For RBD use in VMs, since qemu talks directly to Ceph with librbd, I don't think there is a big performance difference between that and having the in-kernel client expose a device and letting qemu use it. I haven't done any benchmarks, but we have loads of fast NVMe storage on the work clusters and qemu+librbd performs very well. Using the kernel client in my opinion just introduces additional complexity that's not worth it.
 
  • Like
Reactions: Johannes S
No problem, I'm glad it helped someone. :)

I think the best way to learn ceph is to use it. I've learned a lot since I setup my little homelab - enough that these days my dayjob involves maintaining three mission-critical ceph clusters. The experience I've gained from testing different features and setups and diagnosing resulting performance issues has been very useful there. Wish I had a more specific recommendation but nothing comes to mind right now.

Regarding the kernel ceph client, it's not just MSR. Any time you consider using a new ceph feature you need to verify if it will work with the kernel client, as it can take a *very* long time for feature support to make it into the kernel tree - if it happens at all. The kernel client is a separate implementation, developed on a separate release cycle from ceph and the kernel maintainers tend to be conservative in what they accept. Getting a new feature into a state where it's accepted for inclusion takes a ton of work.

* **Stored data**:
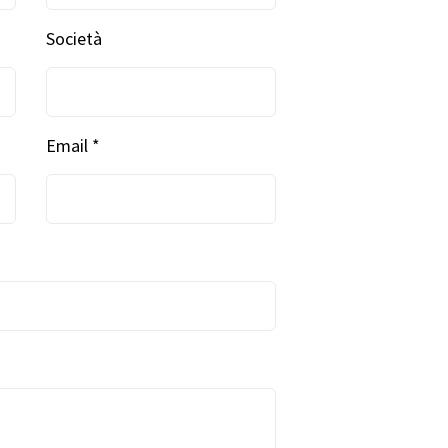
Società
Email *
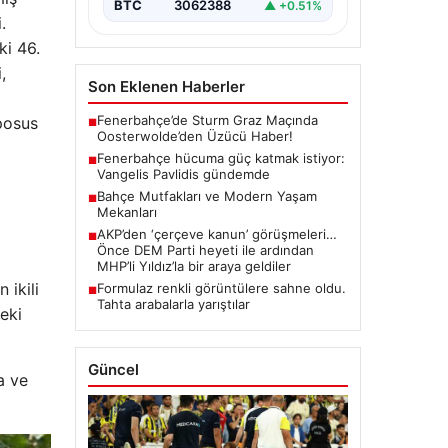
BTC
3062388
▲ +0.51%
.
ki 46.
,
Son Eklenen Haberler
Fenerbahçe’de Sturm Graz Maçında
posus
■
Oosterwolde’den Üzücü Haber!
Fenerbahçe hücuma güç katmak istiyor:
■
Vangelis Pavlidis gündemde
Bahçe Mutfakları ve Modern Yaşam
■
Mekanları
AKP’den ‘çerçeve kanun’ görüşmeleri…
■
Önce DEM Parti heyeti ile ardından
MHP’li Yıldız’la bir araya geldiler
ikili
Formulaz renkli görüntülere sahne oldu.
■
Tahta arabalarla yarıştılar
eki
Güncel
a ve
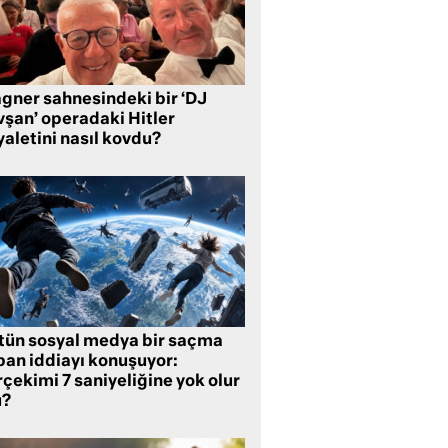
gner sahnesindeki bir ‘DJ
vşan’ operadaki Hitler
aletini nasıl kovdu?
tün sosyal medya bir saçma
pan iddiayı konuşuyor:
çekimi 7 saniyeliğine yok olur
?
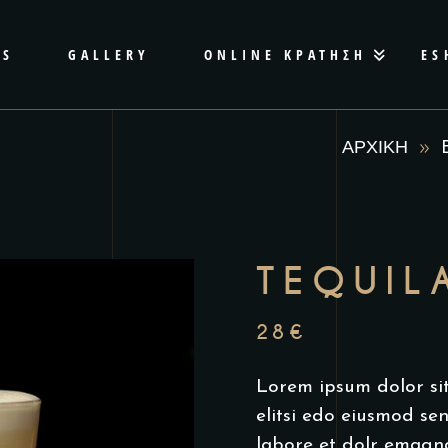
TS
GALLERY
ONLINE ΚΡΑΤΗΣΗ
ES
ΑΡΧΙΚΗ
TEQUIL
28
€
Lorem ipsum dolor sit
elitsi edo eiusmod se
labore et dolr emagn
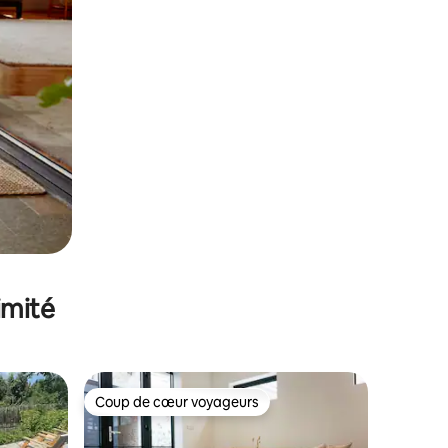
imité
Coup de cœur voyageurs
Coup de cœur voyageurs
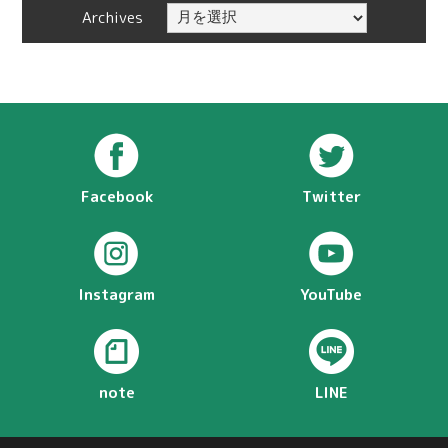
Archives
Facebook
Twitter
Instagram
YouTube
note
LINE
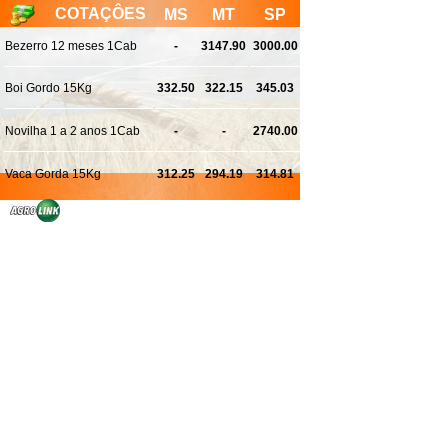
COTAÇÔES
MS
MT
SP
Bezerro 12 meses 1Cab
-
3147.90
3000.00
Boi Gordo 15Kg
332.50
322.15
345.03
Novilha 1 a 2 anos 1Cab
-
-
2740.00
Vaca Gorda 15Kg
312.25
294.19
314.81
VER MAIS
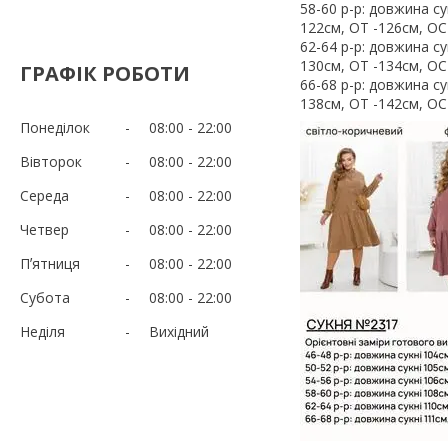
58-60 р-р: довжина с
122см, ОТ -126см, ОС
62-64 р-р: довжина с
130см, ОТ -134см, ОС
ГРАФІК РОБОТИ
66-68 р-р: довжина с
138см, ОТ -142см, ОС
Понеділок
08:00
22:00
Вівторок
08:00
22:00
Середа
08:00
22:00
Четвер
08:00
22:00
Пʼятниця
08:00
22:00
Субота
08:00
22:00
Неділя
Вихідний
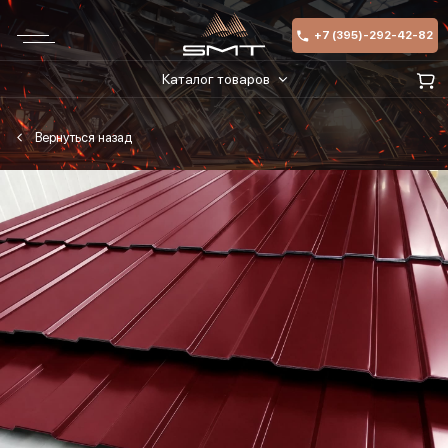
+7 (395)-292-42-82
Каталог товаров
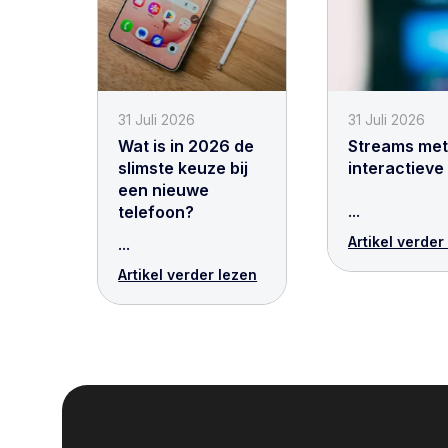
31 Juli 2026
31 Juli 2026
Wat is in 2026 de
Streams met 
slimste keuze bij
interactieve
een nieuwe
...
telefoon?
Artikel verder
...
Artikel verder lezen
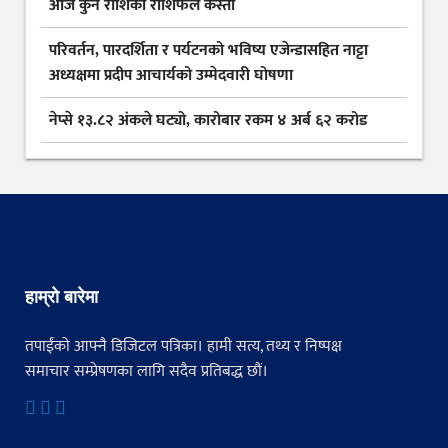
आज कुन राशिकाे राशिफल कस्ताे
परिवर्तन, पारदर्शिता र पर्यटनको भविष्य एजेन्डासहित नाट्टा
अध्यक्षमा प्रदीप आचार्यको उम्मेदवारी घोषणा
नेप्से १३.८२ अंकले घट्यो, कारोबार रकम ४ अर्ब ६२ करोड
हाम्रो बारेमा
तपाईंको आफ्नै डिजिटल पत्रिका। हामी सत्य, तथ्य र निष्पक्ष
समाचार सम्प्रेषणका लागि सदैव प्रतिबद्ध छौं।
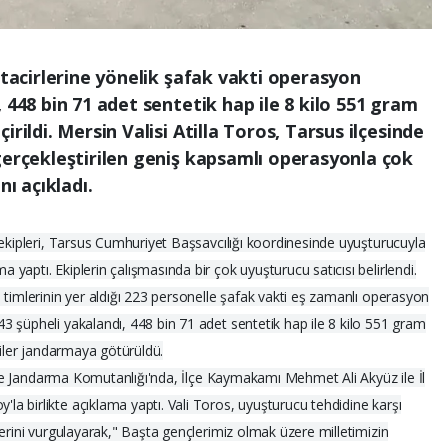
 tacirlerine yönelik şafak vakti operasyon
 448 bin 71 adet sentetik hap ile 8 kilo 551 gram
rildi. Mersin Valisi Atilla Toros, Tarsus ilçesinde
gerçekleştirilen geniş kapsamlı operasyonla çok
nı açıkladı.
 ekipleri, Tarsus Cumhuriyet Başsavcılığı koordinesinde uyuşturucuyla
aptı. Ekiplerin çalışmasında bir çok uyuşturucu satıcısı belirlendi.
 timlerinin yer aldığı 223 personelle şafak vakti eş zamanlı operasyon
 şüpheli yakalandı, 448 bin 71 adet sentetik hap ile 8 kilo 551 gram
liler jandarmaya götürüldü.
 İlçe Jandarma Komutanlığı'nda, İlçe Kaymakamı Mehmet Ali Akyüz ile İl
 birlikte açıklama yaptı. Vali Toros, uyuşturucu tehdidine karşı
lerini vurgulayarak," Başta gençlerimiz olmak üzere milletimizin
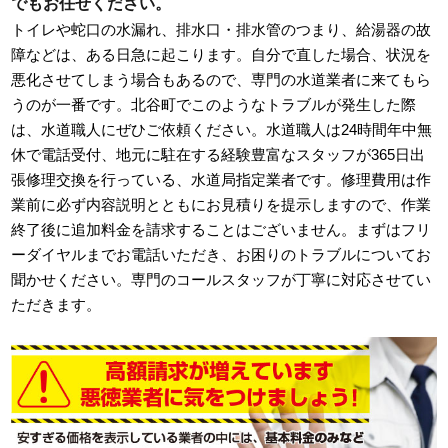
でもお任せください。
トイレや蛇口の水漏れ、排水口・排水管のつまり、給湯器の故
障などは、ある日急に起こります。自分で直した場合、状況を
悪化させてしまう場合もあるので、専門の水道業者に来てもら
うのが一番です。北谷町でこのようなトラブルが発生した際
は、水道職人にぜひご依頼ください。水道職人は24時間年中無
休で電話受付、地元に駐在する経験豊富なスタッフが365日出
張修理交換を行っている、水道局指定業者です。修理費用は作
業前に必ず内容説明とともにお見積りを提示しますので、作業
終了後に追加料金を請求することはございません。まずはフリ
ーダイヤルまでお電話いただき、お困りのトラブルについてお
聞かせください。専門のコールスタッフが丁寧に対応させてい
ただきます。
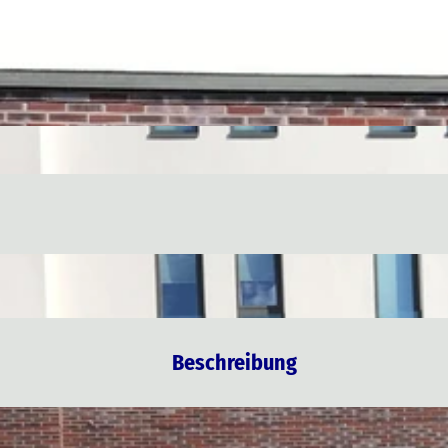
Beschreibung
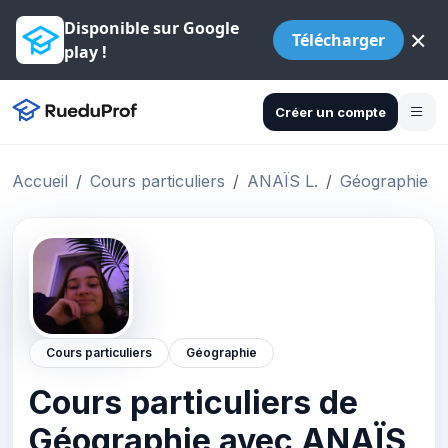
Disponible sur Google
×
Télécharger
play !
Créer un compte
Accueil
Cours particuliers
ANAÏS L.
Géographie
Cours particuliers
Géographie
Cours particuliers de
Géographie avec ANAÏS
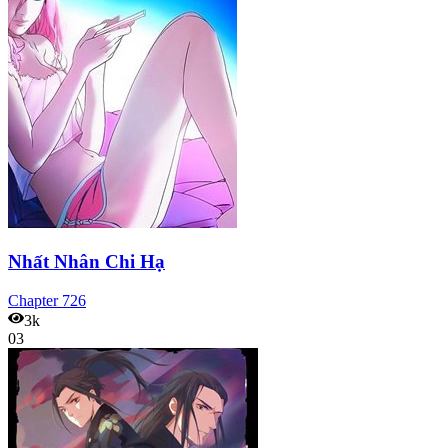
Nhất Nhân Chi Hạ
Chapter
726
3k
03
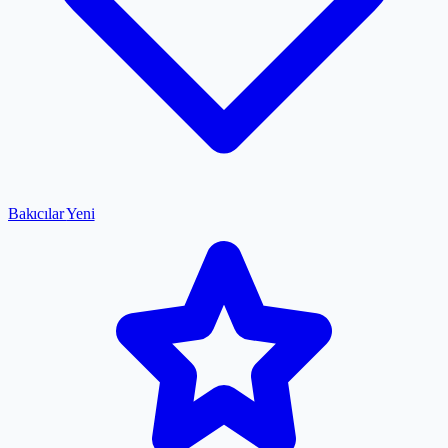
Bakıcılar
Yeni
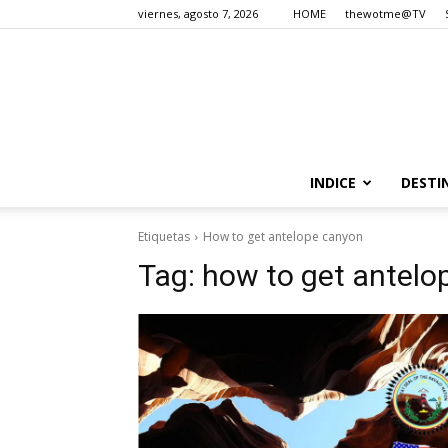
viernes, agosto 7, 2026
HOME
thewotme@TV
INDICE
DESTI
Etiquetas
How to get antelope canyon
Tag:
how to get antelo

* **Goal of the exercise**:
Copy the part of the Ceph kernel client text starting at "Regarding the kernel" and ending at "ton of work.".

* **Solved exercise**:
Regarding the kernel ceph client, it's not just MSR. Any time you consider using a new ceph feature you need to verify if it will work with the kernel client, as it can take a *very* long time for feature support to make it into the kernel tree - if it happens at all. The kernel client is a separate implementation, developed on a separate release cycle from ceph and the kernel maintainers tend to be conservative in what they accept. Getting a new feature into a state where it's accepted for inclusion takes a ton of work.